Health Equity

Samuel P. Martin, III, MD Memorial Lecture with Emily Wang, MD, MAS

Achieving Health Equity Requires Ending Mass Incarceration
Open to Penn affiliates

12:00p.m. – 1:00p.m. ET February 28, 2023 Hybrid Event

Colonial Penn Center Auditorium, 3641 Locust Walk

Mass incarceration’s disproportionate harm on Black communities places it as a feature of structural racism. But efforts in criminal justice reform do not address the structural conditions that perpetuate high incarceration rates in certain communities, including health. Reform efforts also largely ignore how the health system can address the harms of mass incarceration—directly and indirectly—for the most impacted communities. Dr. Wang will discuss interventions based at Yale’s SEICHE Center for Health and Justice that harness the expertise of formerly incarcerated individuals to address mass incarceration’s effect on health.  

Please note: In-person attendance at this event is preferred. Virtual access will be provided to registrants who are unable to be on campus.


Speaker

Emily Wang, MD, MAS

Professor, General Medicine; Professor, Public Health, Social and Behavioral Sciences; Director, SEICHE Center for Health and Justice, Yale School of Medicine

Emily Wang, MD, MAS is a Professor in the Yale School of Medicine and directs the SEICHE Center for Health and Justice. The SEICHE Center is a collaboration between the Yale School of Medicine and Yale Law School working to stimulate community transformation by identifying the legal, policy, and practice levers that can improve the health of individuals and communities impacted by mass incarceration.

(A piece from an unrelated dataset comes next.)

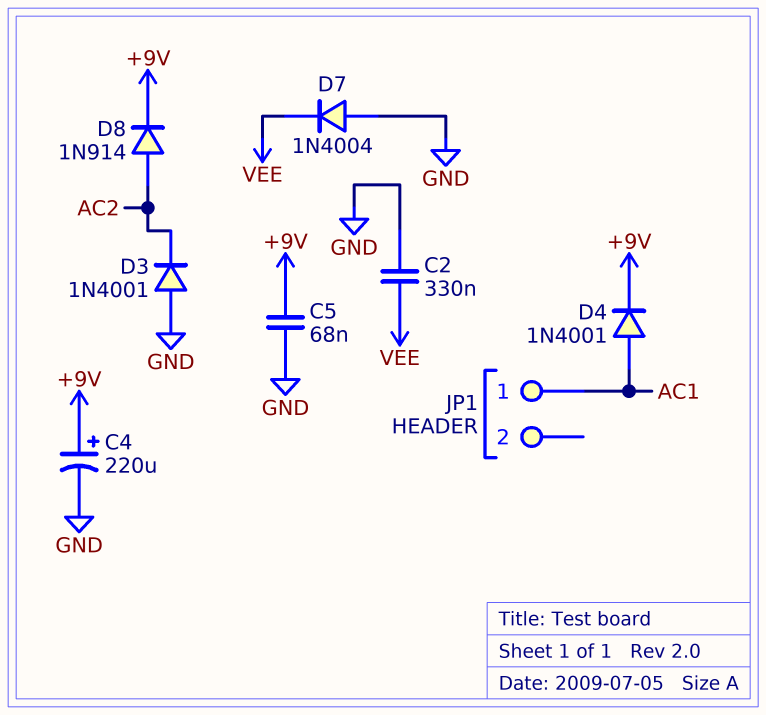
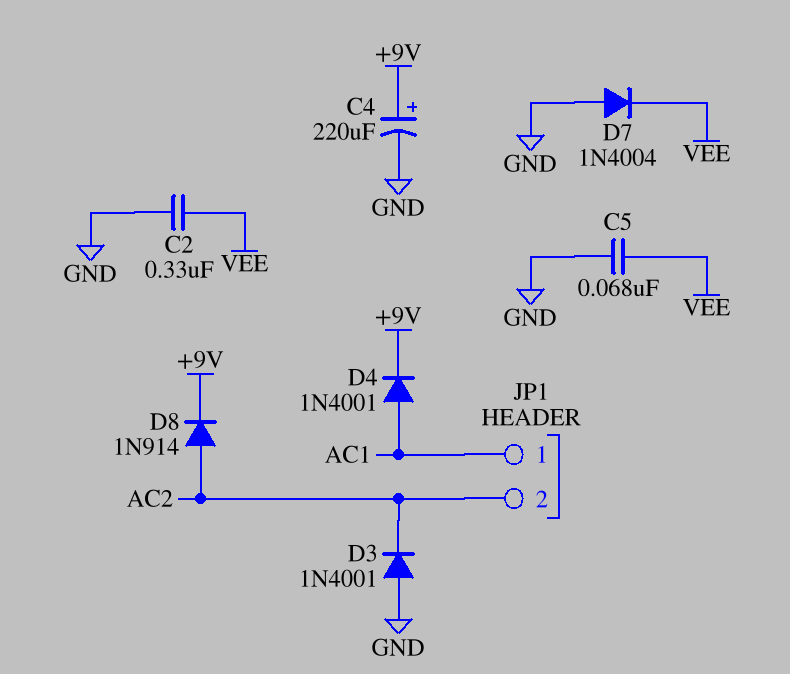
C5: 68nF (+9V, GND) -> 68nF (GND, VEE)
JP1 pin 2: none -> AC2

She leads the Center’s research program, the Health Justice Lab, which receives National Institutes of Health funding to investigate how incarceration influences chronic health conditions, including cardiovascular disease, cancer, and opioid use disorder, and uses a participatory approach to study interventions which mitigate the impacts of incarceration.

As an internist, she has cared for thousands of individuals with a history of incarceration and is co-founder of the Transitions Clinic Network, a consortium of 40 community health centers nationwide dedicated to caring for individuals recently released from correctional facilities by employing community health workers with histories of incarceration. Dr. Wang has served on the National Academy of Sciences/Institute of Medicine’s Health and Incarceration Workshop, Means of Violence Workshop, and the Steering Committee on Improving Collection of Indicators of Criminal Justice System Involvement in Population Health Data Programs. Her work been published in the Lancet, JAMA, American Journal of Public Health, and Health Affairs, and showcased in national outlets such as the New York Times, NPR, and CNN. Dr. Wang has an AB from Harvard University, an MD from Duke University, and a MAS from the University of California, San Francisco.

Co-hosted with the Division of General Internal Medicine, and the National Clinician Scholars Program.